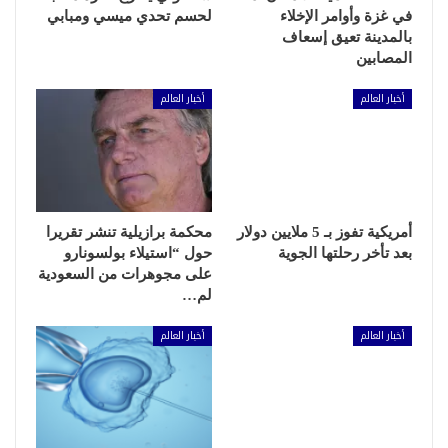
في غزة وأوامر الإخلاء
لحسم تحدي ميسي ومبابي
بالمدينة تعيق إسعاف
المصابين
أخبار العالم
أخبار العالم
أمريكية تفوز بـ 5 ملايين دولار
محكمة برازيلية تنشر تقريرا
بعد تأخر رحلتها الجوية
حول “استيلاء بولسونارو
على مجوهرات من السعودية
لم…
أخبار العالم
أخبار العالم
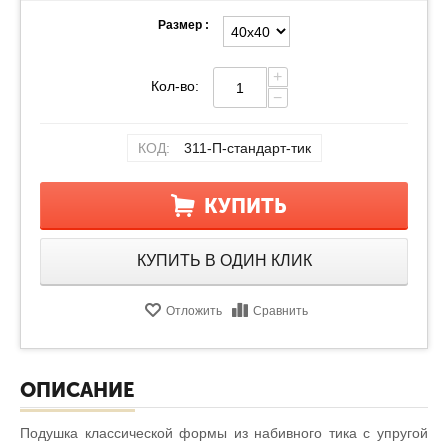
Размер :
+
Кол-во:
−
КОД:
311-П-стандарт-тик
КУПИТЬ
КУПИТЬ В ОДИН КЛИК
Отложить
Сравнить
ОПИСАНИЕ
Подушка классической формы из набивного тика с упругой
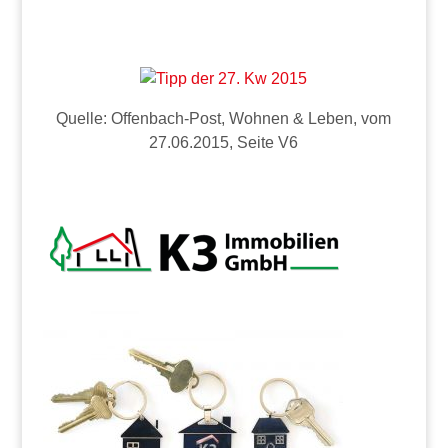
Quelle: Offenbach-Post, Wohnen & Leben, vom
27.06.2015, Seite V6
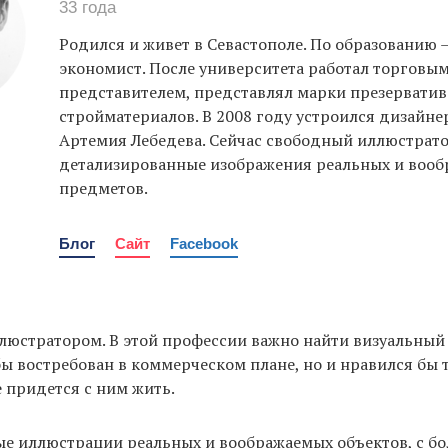
33 года
Родился и живет в Севастополе. По образованию
экономист. После университета работал торговы
представителем, представлял марки презерватив
стройматериалов. В 2008 году устроился дизайн
Артемия Лебедева. Сейчас свободный иллюстрато
детализированные изображения реальных и воо
предметов.
Блог
Сайт
Facebook
люстратором. В этой профессии важно найти визуальный
бы востребован в коммерческом плане, но и нравился бы 
е придется с ним жить.
ые иллюстрации реальных и воображаемых объектов, с б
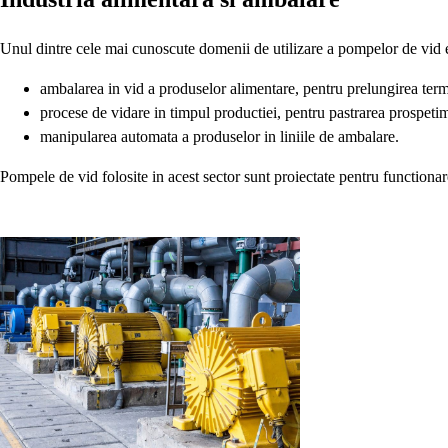
Unul dintre cele mai cunoscute domenii de utilizare a pompelor de vid est
ambalarea in vid a produselor alimentare, pentru prelungirea terme
procese de vidare in timpul productiei, pentru pastrarea prospetimi
manipularea automata a produselor in liniile de ambalare.
Pompele de vid folosite in acest sector sunt proiectate pentru functionare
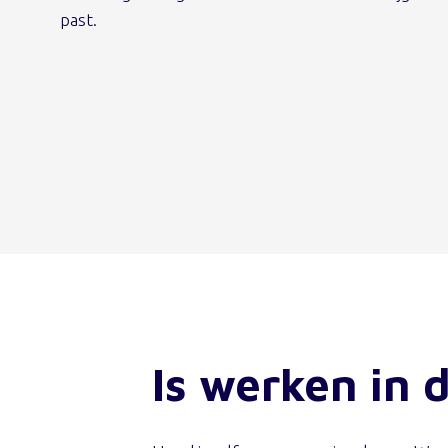
past.
Is werken in d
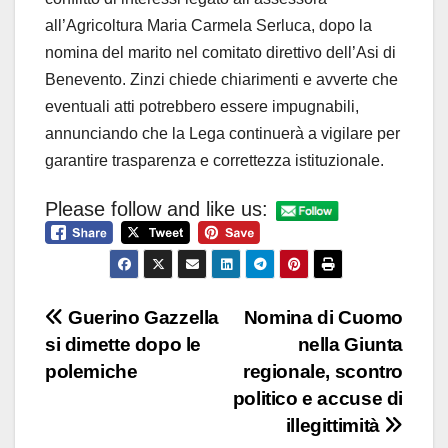
all’Agricoltura Maria Carmela Serluca, dopo la
nomina del marito nel comitato direttivo dell’Asi di
Benevento. Zinzi chiede chiarimenti e avverte che
eventuali atti potrebbero essere impugnabili,
annunciando che la Lega continuerà a vigilare per
garantire trasparenza e correttezza istituzionale.
Please follow and like us:
Navigazione
Guerino Gazzella
Nomina di Cuomo
si dimette dopo le
nella Giunta
articoli
polemiche
regionale, scontro
politico e accuse di
illegittimità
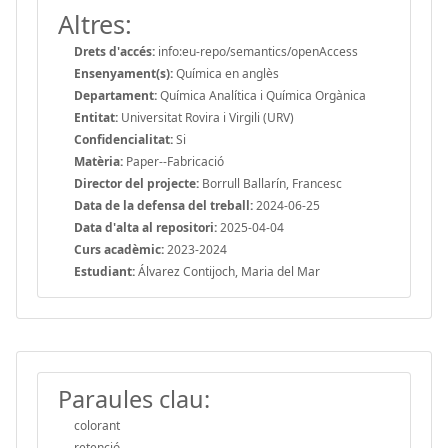
Altres:
Drets d'accés:
info:eu-repo/semantics/openAccess
Ensenyament(s):
Química en anglès
Departament:
Química Analítica i Química Orgànica
Entitat:
Universitat Rovira i Virgili (URV)
Confidencialitat:
Si
Matèria:
Paper--Fabricació
Director del projecte:
Borrull Ballarín, Francesc
Data de la defensa del treball:
2024-06-25
Data d'alta al repositori:
2025-04-04
Curs acadèmic:
2023-2024
Estudiant:
Álvarez Contijoch, Maria del Mar
Paraules clau:
colorant
retenció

---------------

The required output is an exact copy of the lines from the start of the material above through the line containing "Quelle: Offenbach-Post, Wohnen & Leben, vom", inclusive, with no pictures in it.

[Answer to this problem]
في غزة وأوامر الإخلاء
لحسم تحدي ميسي ومبابي
بالمدينة تعيق إسعاف
المصابين
أخبار العالم
أخبار العالم
أمريكية تفوز بـ 5 ملايين دولار
محكمة برازيلية تنشر تقريرا
بعد تأخر رحلتها الجوية
حول “استيلاء بولسونارو
على مجوهرات من السعودية
لم…
أخبار العالم
أخبار العالم
Размер :
+
Кол-во:
−
КОД:
311-П-стандарт-тик
КУПИТЬ
КУПИТЬ В ОДИН КЛИК
Отложить
Сравнить
ОПИСАНИЕ
Подушка классической формы из набивного тика с упругой
Quelle: Offenbach-Post, Wohnen & Leben, vom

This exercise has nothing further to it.